**EXCERPT TO READ:**
_ _ _ _ _

B-Tree should be familiar to most of college students who take Computer Science as their study major like myself.  Its original purpose is to reduce the time being spent in computer hard drive by minimizing storage I/O operations as much as possible.  The technique has served very well in computer fields such as database and file system.  With the time being, big-data and NoSQL distributed database systems (due to cheap hardware and internet growth) B-Tree and its variants are playing more important role than ever for data storage.

In this article, I won’t discuss about the performance and time measure of B-Tree operations.  These details can be found in [1] and [2].  Instead I'll spend most of the time in this article to discuss and explain how B-Tree data structure and implementation can be done by using Java with my best effort.

Requirements

• JDK 6+ is required to build the core B-Tree and all of its test cases
• JDK 8 is required if you would like to build B-Tree rendering tool that uses JGraphX

What is B-Tree?

B-Tree is a self-balanced tree (i.e. all the leaf nodes have the same height level) data structure.  However unlike other trees such as binary tree, red-black and AVL tree whose nodes have only 2 children:  left child node and right child node, B-Tree’s nodes have more than 2 child nodes.  So sometimes it is called M-way branching tree due to M number of children (M >= 2) that a node in B-Tree can have.

Figure 1:  An example of a B-Tree

Root node, internal node and leaf node

Internal nodes are nodes that have children.  Internal nodes lie above the bottom of the tree.  In the figure 1, node [3 | 6], node [12 | 15 | 19| 26] and node [33 | 36] are internal nodes.

Leaf nodes are nodes that don’t have children.  They are the nodes at the bottom of the tree.  In the figure 1, node [1 | 2], node [4 | 5], node [20 | 22 | 25] and node [31 | 32] are some of leaf nodes.

The root node of B-Tree is a special node.  There is only one root node for B-Tree and it lies at the top of the tree.  Depending on the number of items in B-Tree, the root node can be either an internal node or a leaf node.  Node [9 | 30] is the root node of the B-Tree in Figure 1.

B-Tree node’s properties

Each node can have a bunch of keys and a bunch of children (child nodes) where number of children can be either 0 or total number of its keys plus 1.  Let consider node[x].  If node[x] is a leaf node then it won’t have any children.  If it is an internal node then its total number of children is n[x] + 1 where n[x] is the total number of its keys.

B-Tree’s constraints

Let t be the minimum degree of the B-Tree where t >= 2

Constraint #1:  Every node other than the root node must have at least (t – 1) keys.  It is the lower bound for the total number of keys in B-Tree’s node.

Constraint #2:  Every node including the root node must have at most (2t – 1) keys.  So we say the node is full if it has (2t – 1) keys.  It is the upper bound for the total number of keys in B-Tree’s node.

Constraint #3:  Every internal node (other than the root node) must have at least t children.  Every internal node (including the root node) must have at most 2t children.

Constraint #4:  The keys in a node must be stored in ascending order.  For example in Figure 1, node [12 | 15 | 19 | 26] has key 12 < key 15 < key 19 < key 26

Constraint #5:  All the keys of child nodes that are on the left side of a key must be smaller than that key.  In Figure 1, child nodes that are on the left side of key 30 are node [12 | 15 | 19 | 26], node [10 | 11], node [13 | 14] , node [16 | 18], node [20 | 22 | 25] and node [28 | 29] have their keys smaller than 30.

_ _ _ _ _

**SUPPLIED MATERIAL:**
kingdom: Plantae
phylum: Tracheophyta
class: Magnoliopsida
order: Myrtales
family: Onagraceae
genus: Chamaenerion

_ _ _ _ _

Continue the B-Tree article, starting right after its final sentence about Constraint #5.

Constraint #6:  All the keys of child nodes that are on the right side of a key must be larger than that key.  For example in Figure 1, child nodes that are on the right side of key 9 are node [12 | 15 | 19 | 26], node [10 | 11], node [13 | 14] , node [16 | 18], node [20 | 22 | 25] and node [28 | 29] have their keys larger than 9.

With constraint #4 and constraint#5, generally all nodes on the left side of a key must have keys smaller than it.

With constraint #4 and constraint#6, generally all nodes on the right side of a key must have keys larger than it.

In Figure 1, the B-Tree’s mininum degree is 3.  So its lower bound is 2 and its upper bound is 5.

If you pay close attention to the example of B-Tree in Figure 1, you’ll notice that a key in any node is actually a range separator of all the keys in the nodes at the lower levels on that key’s left side and right side.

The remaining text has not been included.